Some of you may recall I mentioned some time ago that I hoped to have a
means of finding developers that may have left us, and today I put it
online! The system is called Echelon (NSA calls theirs that, so can we!)
and how it works is by passively monitoring all mailing list traffic and
identifying the sender. It can sniff PGP sigantures and identify the
sender based on 'From' line. Currently it is subscribed to all the
mailing lists via the global archiver and is dumping its results into the
It generates LDAP attributes that look like this:
activity-pgp=[Mon, 03 Jan 2000 06:57:11] "5733 F6D3 9E07 FFAB 35B0 8740
6DBC 2DFF F801 008A" "<firstname.lastname@example.org> archive/latest/1956"

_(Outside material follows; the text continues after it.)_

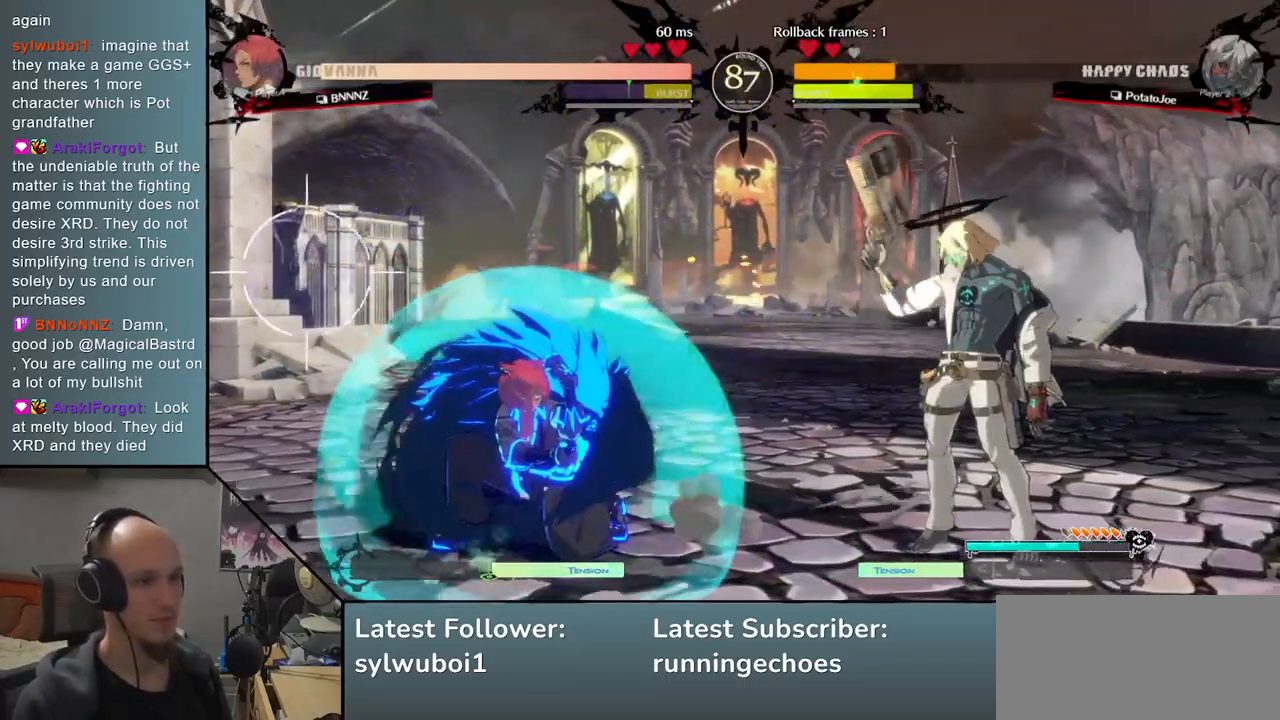
{"buttons": ["SQUARE"], "events": [[133, "SQUARE", "down"], [250, "SQUARE", "up"], [417, "SQUARE", "down"]]}
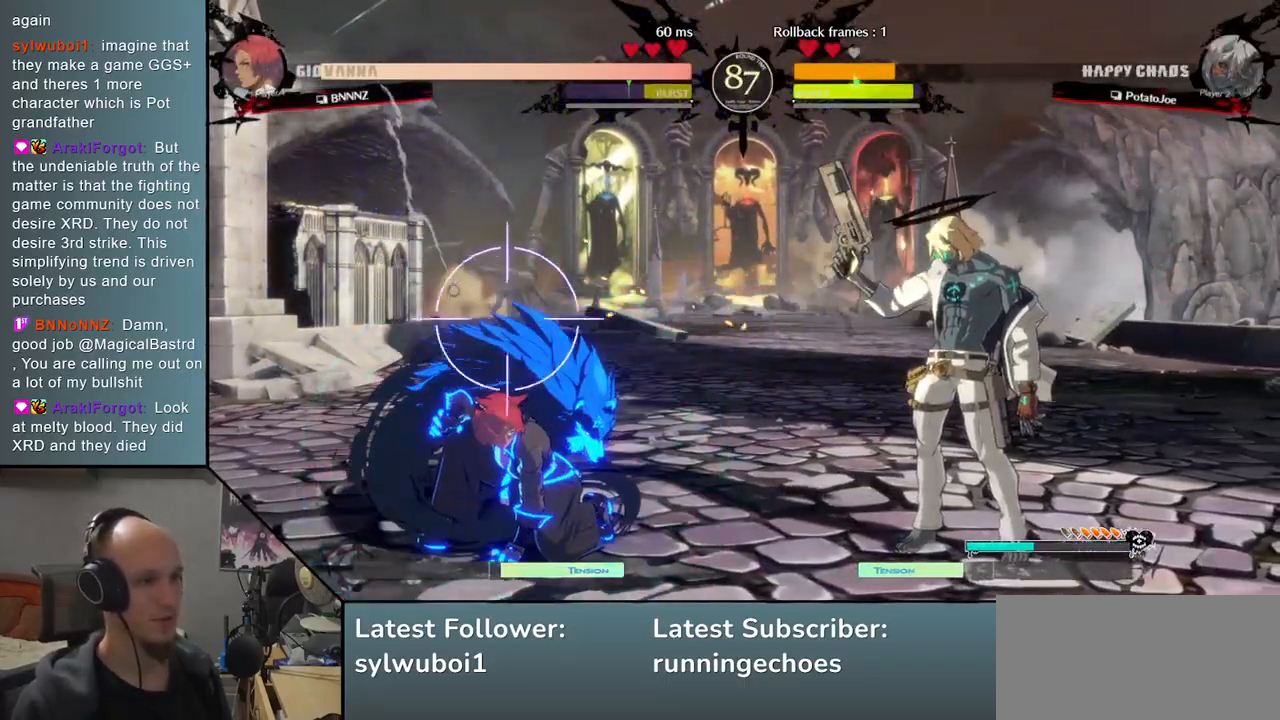
{"buttons": ["SQUARE"], "events": [[33, "SQUARE", "up"], [250, "SQUARE", "down"], [350, "SQUARE", "up"], [483, "SQUARE", "down"]]}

activity-from=[Mon, 03 Jan 2000 07:37:01] "Randolph Chung
<email@example.com>" "<firstname.lastname@example.org> archive/latest/6846"
The format is '[date] "ID STRING" "X-Mailing-List header" "Message-ID"'
date is in UTC.
Since it monitors mailing lists it will automatically detect any package
uploads as a side-effect. I'm not yet sure if it is subscribed to the
list(s) the bug system uses..
Now, obviosly identification based on From address is somewhat imperfect,
I already know some of you use From addresses it simply has no hope of
keying in on.. But I'll probably wrangle something special for that
However, there is a certainty that if you upload a package it will record
it because of the PGP signature - so I think it will prove to be quite a
strong indicator of maintainer activity.
Probably in a week it will have fingered at least 100, probably
200 people. I expect in about 6 months we will start tracking down the
people it hasn't found and start asking why.
As an aside, does anyone here have a python routine for properly splitting
up a From: header, accounting for all the styles of seperating the name
from address and the various alternate locals?